§ EXERCISE OBJECTIVE
The lines to repeat are those below from the one containing "left elbow: (925, 784)" down to the one containing "left shoulder: (110, 117)", both included; reproduce them exactly and nothing else.
*** Opening DATASET RECORDS ***
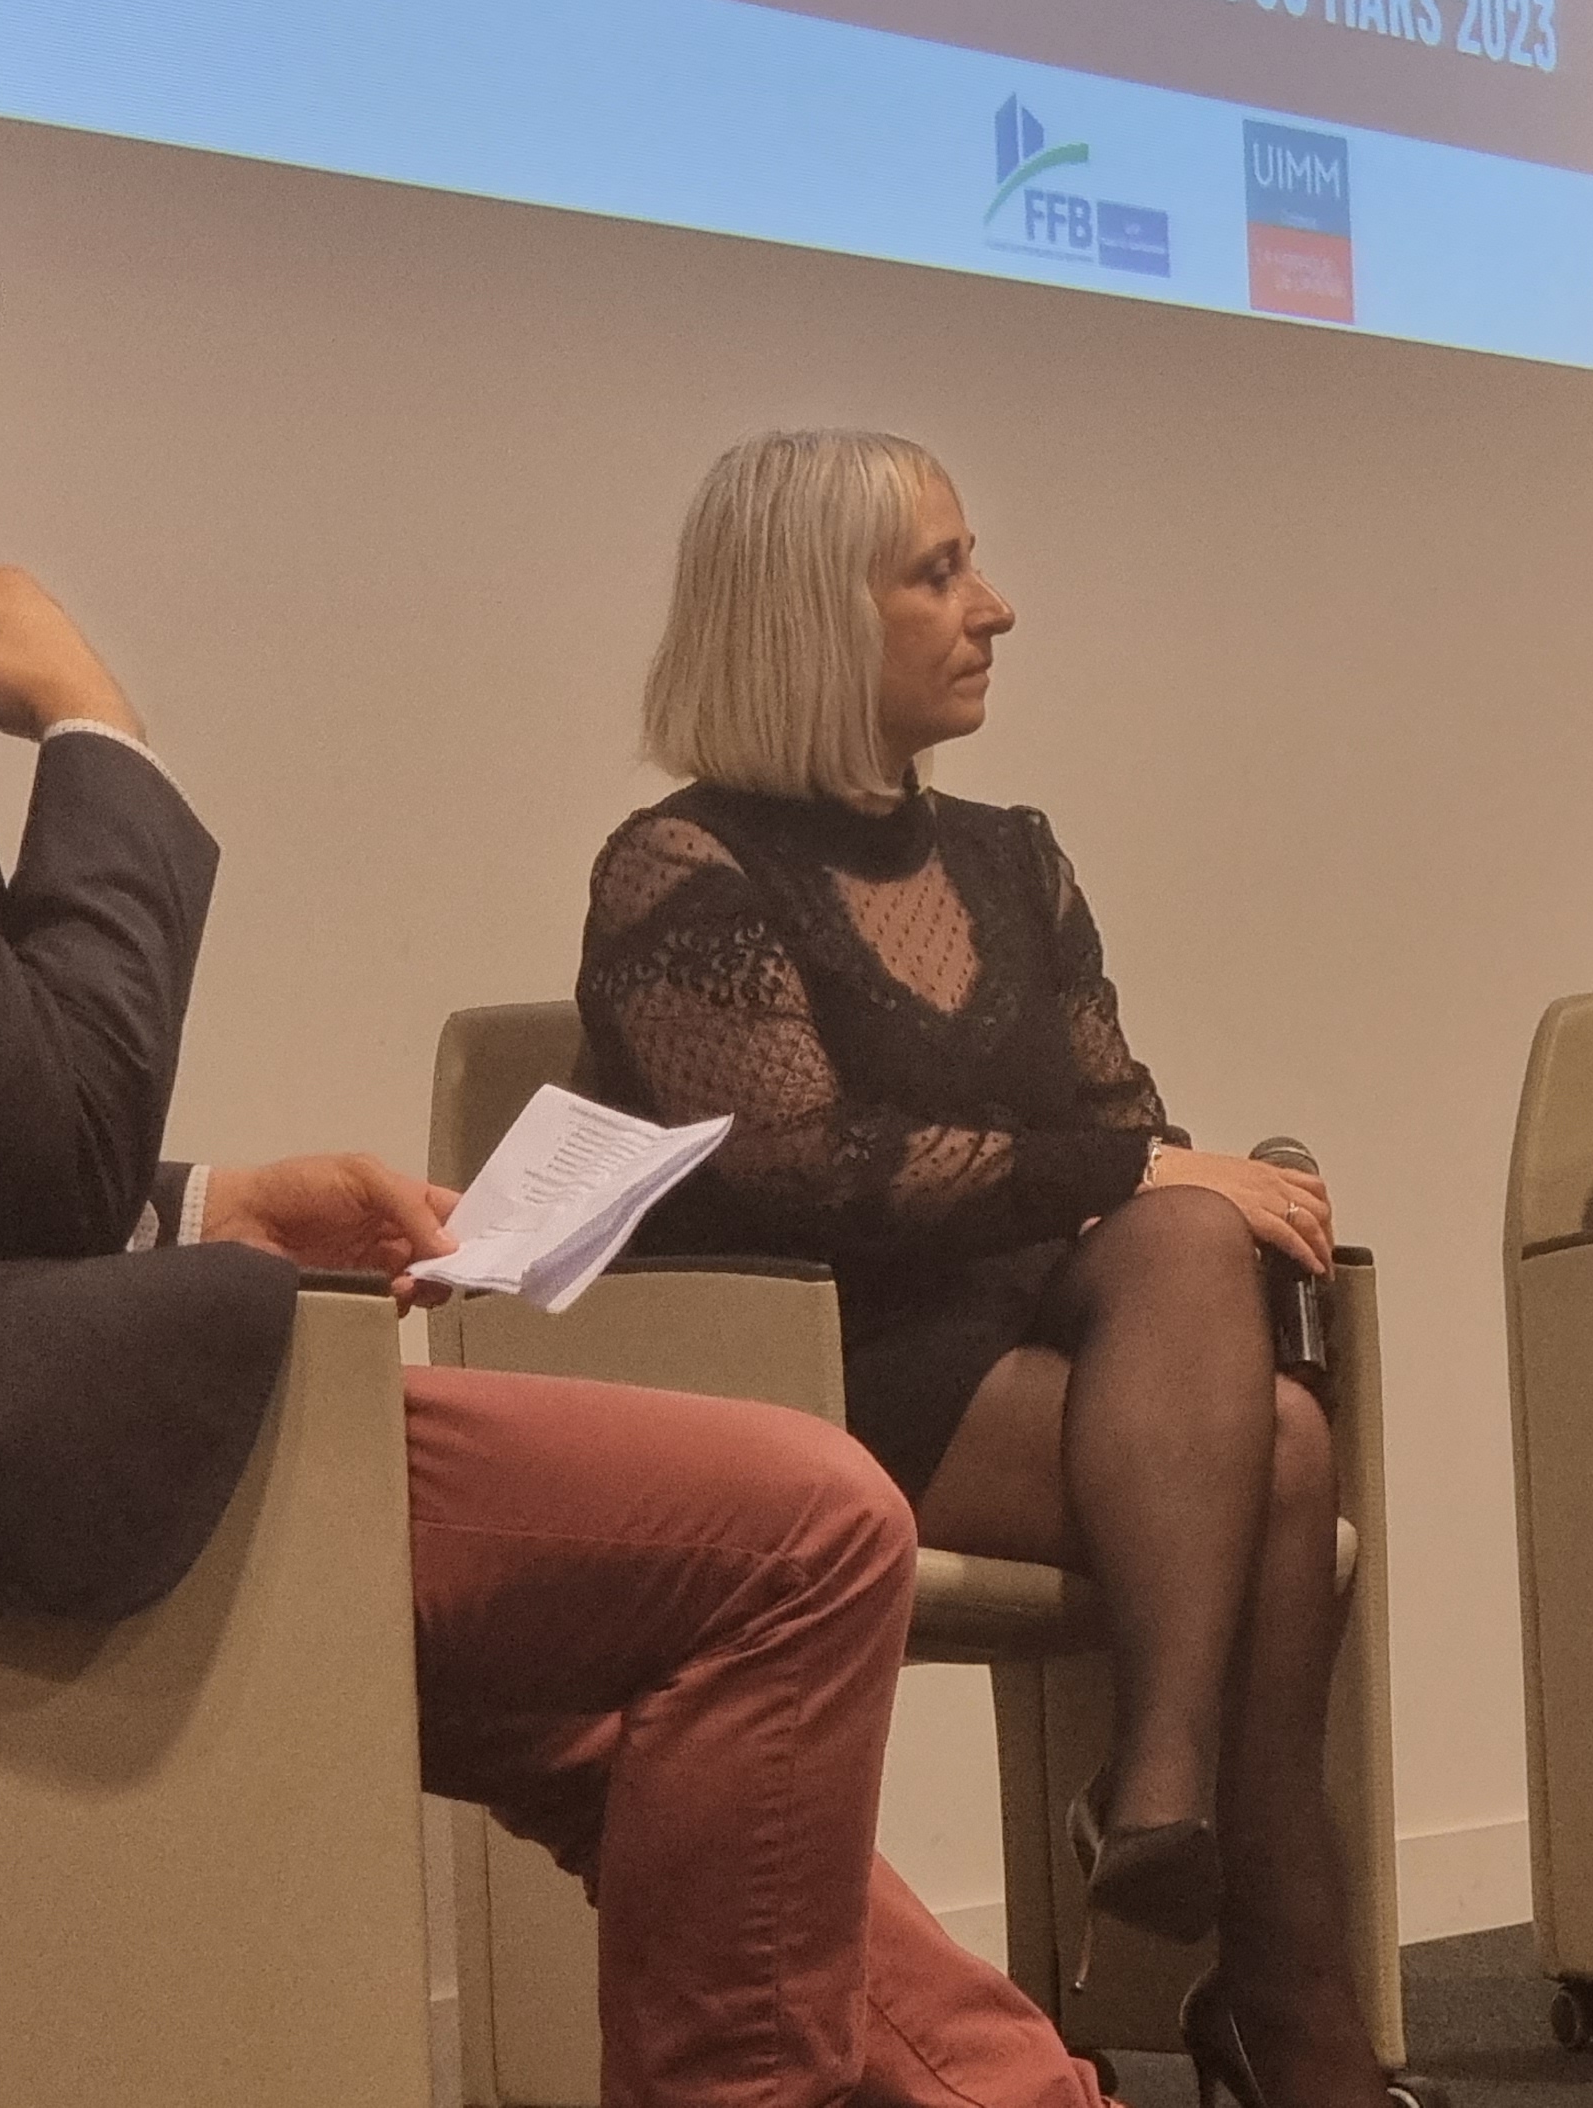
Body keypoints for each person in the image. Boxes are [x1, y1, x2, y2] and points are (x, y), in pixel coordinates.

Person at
*** Closing DATASET RECORDS ***
*** Opening DATASET RECORDS ***
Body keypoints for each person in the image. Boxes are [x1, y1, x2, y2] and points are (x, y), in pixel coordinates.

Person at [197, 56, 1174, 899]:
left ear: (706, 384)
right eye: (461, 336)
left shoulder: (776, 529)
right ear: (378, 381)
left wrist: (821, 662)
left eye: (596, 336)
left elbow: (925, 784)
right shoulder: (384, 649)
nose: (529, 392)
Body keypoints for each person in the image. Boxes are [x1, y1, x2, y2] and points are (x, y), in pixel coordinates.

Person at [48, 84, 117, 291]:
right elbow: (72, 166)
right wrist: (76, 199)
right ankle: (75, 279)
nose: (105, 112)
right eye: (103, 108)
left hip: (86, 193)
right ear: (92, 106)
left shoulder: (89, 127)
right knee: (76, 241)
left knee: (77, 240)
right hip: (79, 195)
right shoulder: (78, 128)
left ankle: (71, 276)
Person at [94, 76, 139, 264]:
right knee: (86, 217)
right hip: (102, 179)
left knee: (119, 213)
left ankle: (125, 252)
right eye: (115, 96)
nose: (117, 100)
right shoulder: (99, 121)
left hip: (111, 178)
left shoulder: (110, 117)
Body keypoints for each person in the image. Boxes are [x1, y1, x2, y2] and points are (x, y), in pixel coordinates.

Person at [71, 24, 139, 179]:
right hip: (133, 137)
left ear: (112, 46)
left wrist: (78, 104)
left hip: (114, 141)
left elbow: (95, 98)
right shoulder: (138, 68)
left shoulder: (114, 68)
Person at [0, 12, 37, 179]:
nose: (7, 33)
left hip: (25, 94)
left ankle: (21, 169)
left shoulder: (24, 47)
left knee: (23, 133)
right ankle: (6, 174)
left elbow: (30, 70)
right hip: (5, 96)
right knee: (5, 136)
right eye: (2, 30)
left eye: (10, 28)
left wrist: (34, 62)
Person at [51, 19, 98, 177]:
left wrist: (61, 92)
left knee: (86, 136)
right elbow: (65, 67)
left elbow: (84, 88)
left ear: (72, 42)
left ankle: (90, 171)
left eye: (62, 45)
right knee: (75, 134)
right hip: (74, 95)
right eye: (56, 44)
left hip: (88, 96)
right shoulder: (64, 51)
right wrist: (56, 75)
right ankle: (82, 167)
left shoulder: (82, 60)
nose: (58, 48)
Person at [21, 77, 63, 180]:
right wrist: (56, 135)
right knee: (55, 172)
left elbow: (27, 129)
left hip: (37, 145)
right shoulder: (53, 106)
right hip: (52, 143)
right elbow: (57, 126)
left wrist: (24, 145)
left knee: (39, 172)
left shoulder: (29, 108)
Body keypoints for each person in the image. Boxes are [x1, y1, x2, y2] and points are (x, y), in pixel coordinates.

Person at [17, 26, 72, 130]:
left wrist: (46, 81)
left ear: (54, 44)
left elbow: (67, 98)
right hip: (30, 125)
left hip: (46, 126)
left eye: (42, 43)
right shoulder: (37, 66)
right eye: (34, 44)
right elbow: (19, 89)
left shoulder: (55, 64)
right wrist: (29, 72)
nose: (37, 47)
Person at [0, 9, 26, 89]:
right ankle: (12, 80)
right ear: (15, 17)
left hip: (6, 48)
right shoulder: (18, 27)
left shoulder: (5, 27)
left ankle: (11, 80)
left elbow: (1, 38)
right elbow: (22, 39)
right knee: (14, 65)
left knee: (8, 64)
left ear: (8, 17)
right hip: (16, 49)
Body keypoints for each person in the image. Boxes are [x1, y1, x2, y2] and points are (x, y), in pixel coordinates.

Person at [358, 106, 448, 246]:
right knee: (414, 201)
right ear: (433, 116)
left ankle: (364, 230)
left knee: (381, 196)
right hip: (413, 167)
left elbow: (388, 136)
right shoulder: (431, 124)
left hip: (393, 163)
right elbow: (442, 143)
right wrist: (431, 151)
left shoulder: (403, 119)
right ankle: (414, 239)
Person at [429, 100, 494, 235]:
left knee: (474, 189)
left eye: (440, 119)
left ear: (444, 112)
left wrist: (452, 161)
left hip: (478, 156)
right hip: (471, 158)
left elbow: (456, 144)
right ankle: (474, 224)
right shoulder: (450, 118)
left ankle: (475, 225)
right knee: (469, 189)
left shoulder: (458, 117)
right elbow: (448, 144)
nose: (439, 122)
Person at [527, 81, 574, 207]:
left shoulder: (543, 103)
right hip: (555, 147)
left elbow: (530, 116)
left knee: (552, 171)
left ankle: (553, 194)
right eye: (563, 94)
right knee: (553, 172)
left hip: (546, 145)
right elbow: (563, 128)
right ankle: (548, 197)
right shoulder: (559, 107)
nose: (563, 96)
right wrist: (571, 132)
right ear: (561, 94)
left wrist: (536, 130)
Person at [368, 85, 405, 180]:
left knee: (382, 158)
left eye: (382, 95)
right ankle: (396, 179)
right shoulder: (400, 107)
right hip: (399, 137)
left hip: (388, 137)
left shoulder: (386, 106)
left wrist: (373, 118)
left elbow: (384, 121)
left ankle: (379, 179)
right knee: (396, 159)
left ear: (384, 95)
*** Closing DATASET RECORDS ***
§ SOLUTION
left elbow: (925, 784)
right shoulder: (384, 649)
nose: (529, 392)
Body keypoints for each person in the image. Boxes are [x1, y1, x2, y2] and points are (x, y), in pixel coordinates.

Person at [48, 84, 117, 291]:
right elbow: (72, 166)
right wrist: (76, 199)
right ankle: (75, 279)
nose: (105, 112)
right eye: (103, 108)
left hip: (86, 193)
right ear: (92, 106)
left shoulder: (89, 127)
right knee: (76, 241)
left knee: (77, 240)
right hip: (79, 195)
right shoulder: (78, 128)
left ankle: (71, 276)
Person at [94, 76, 139, 264]:
right knee: (86, 217)
right hip: (102, 179)
left knee: (119, 213)
left ankle: (125, 252)
right eye: (115, 96)
nose: (117, 100)
right shoulder: (99, 121)
left hip: (111, 178)
left shoulder: (110, 117)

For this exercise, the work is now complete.